> _SELECTED TEXT_:
┏━━
An all-female Armenian folk band takes on the world
May 13, 2018
Tiezerk Band is a musical group from Yerevan, creating modern Armenian folk music beloved by Armenians and non-Armenians alike. Comprised of three young passionate women, Tiezerk Band is finding themselves through their voices and music.
Armo folk—with a twist
It’s a chilly Friday night in Yerevan and small groups of friends and family are entering a cozy hybrid cafe-bookstore, claiming their tables for the upcoming performance. There’s a sense of familiarity in the air—a mix of people who have seen this group before and those who have been anxiously awaiting the chance to make it. The room is joyous and energetic, and one might see a few giggling heads poking out from the front of the room, as if to get a sense of the crowd. Finally, three bright-eyed and fashionably dressed young ladies step into the front of the room, one with a violin, one with a guitar, and one with a flute. The band’s frontman makes a warm and witty greeting to the crowd before introducing their set with an upbeat Armenian folk song.
What happens next and throughout the whole performance is nothing short of captivating.
Tiezerk Band is a musical group comprised of three animated and passionate Armenian women, Astghik Mamikonyan (18, violin, piano, vocals), Eliza Baghdiyan (19, guitar and vocals), and Lusine Mlke-Galstyan (18, flute, pipe, piano, vocals). While the band describes themselves enthusiastically as, “Honest! Full of energy! Natural! And a little bit crazy!” Tiezerk’s sound seems wiser and beyond the years of what one might assume of three young women all under the age of 20. “They’re so young, but they blend old Armenian folk songs with their own unique style... It kind of transports you; takes you on a journey,” says Alina Gotcherian, a Communication Specialist from Canada currently living in Yerevan. Tiezerk Band blends traditional Armenian folk songs and modern authorial songs written by themselves so seamlessly, you might not even realize which ones are covers and which ones are unique creations of the band.
A love for music brought them all to the music laboratory of the Mkhitar Sebastatsi Educational Complex about three years ago where they met. Claiming they never meant to formally start a band, the girls say, “It started naturally—we simply started to sing together.” Eventually, their talent and ambition took a life of its own. Starting off with covering songs of Komitas, their mutual love for the famous Armenian poet Yeghishe Charents inspired them to create music for some of his famous poems, explains Eliza in an interview with Habrban Music. Now, Tiezerk performs several times a month throughout Yerevan, with occasional tours around the country and internationally.
While the majority of their performance venues are in more intimate settings like cafés or bookstores, the group has no desire in creating boundaries for themselves when it comes to connecting with a new place or audience.
This seems true because their music is so relatable across all ages and backgrounds. “Our audience members can range anywhere between a three-year-old child and 60-year-old old man,” says Lusine in a previous interview with Habrban Music. Additionally, their performance stages have ranged anywhere from the Kharberd Orphanage to the Aram Khachatryan Concert Hall, which is the main and largest concert hall in Yerevan.
The group expresses that one of their most memorable performances was their first international performance in Los Angeles for the Innovate Armenia Event in 2016. In LA, they participated in a regional tour of “We,” an inclusive dance performance together with Mihr Theatre which is an experimental theatre group for movement, dance and drama. Check it out here.
┗━━
> _TO DO_:
[a] List the full names of the three members of Tiezerk Band given in the article about the band.
[b] Print the stretch of the Tiezerk Band article from "This seems true" through "hall in Yerevan.".

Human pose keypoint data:
┏━━
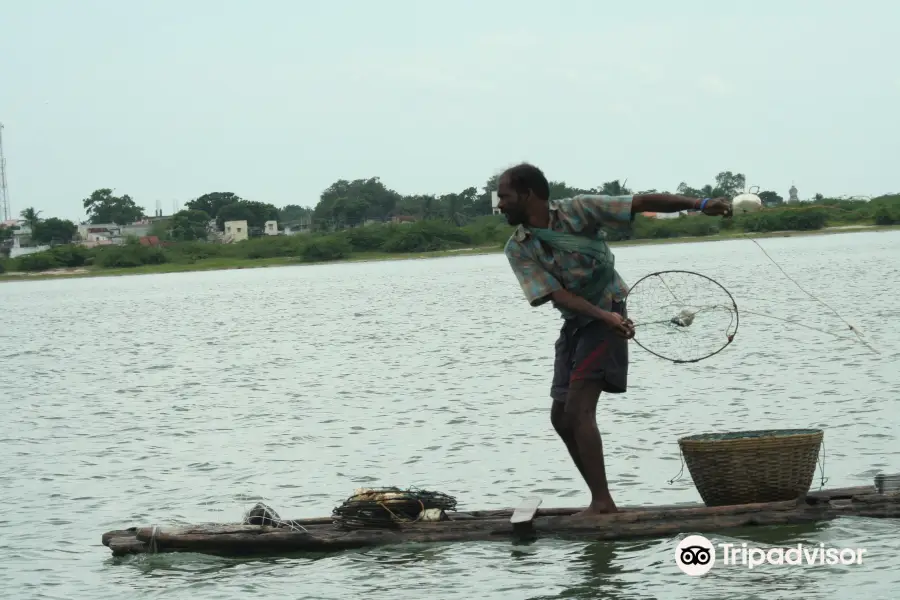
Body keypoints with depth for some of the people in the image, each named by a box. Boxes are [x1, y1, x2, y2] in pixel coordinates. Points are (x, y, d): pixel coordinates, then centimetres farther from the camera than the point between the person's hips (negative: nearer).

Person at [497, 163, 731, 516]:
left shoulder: (579, 210, -12)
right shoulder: (517, 249, -3)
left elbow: (643, 203, -17)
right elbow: (556, 292, -14)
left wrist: (699, 204, -28)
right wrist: (604, 315, -29)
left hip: (608, 318, -6)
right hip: (574, 323, 6)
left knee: (579, 410, -18)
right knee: (561, 417, 5)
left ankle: (602, 503, -19)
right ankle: (601, 501, 14)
┗━━
> _EXERCISE RESPONSES_:
[a]
Astghik Mamikonyan
Eliza Baghdiyan
Lusine Mlke-Galstyan

[b]
This seems true because their music is so relatable across all ages and backgrounds. “Our audience members can range anywhere between a three-year-old child and 60-year-old old man,” says Lusine in a previous interview with Habrban Music. Additionally, their performance stages have ranged anywhere from the Kharberd Orphanage to the Aram Khachatryan Concert Hall, which is the main and largest concert hall in Yerevan.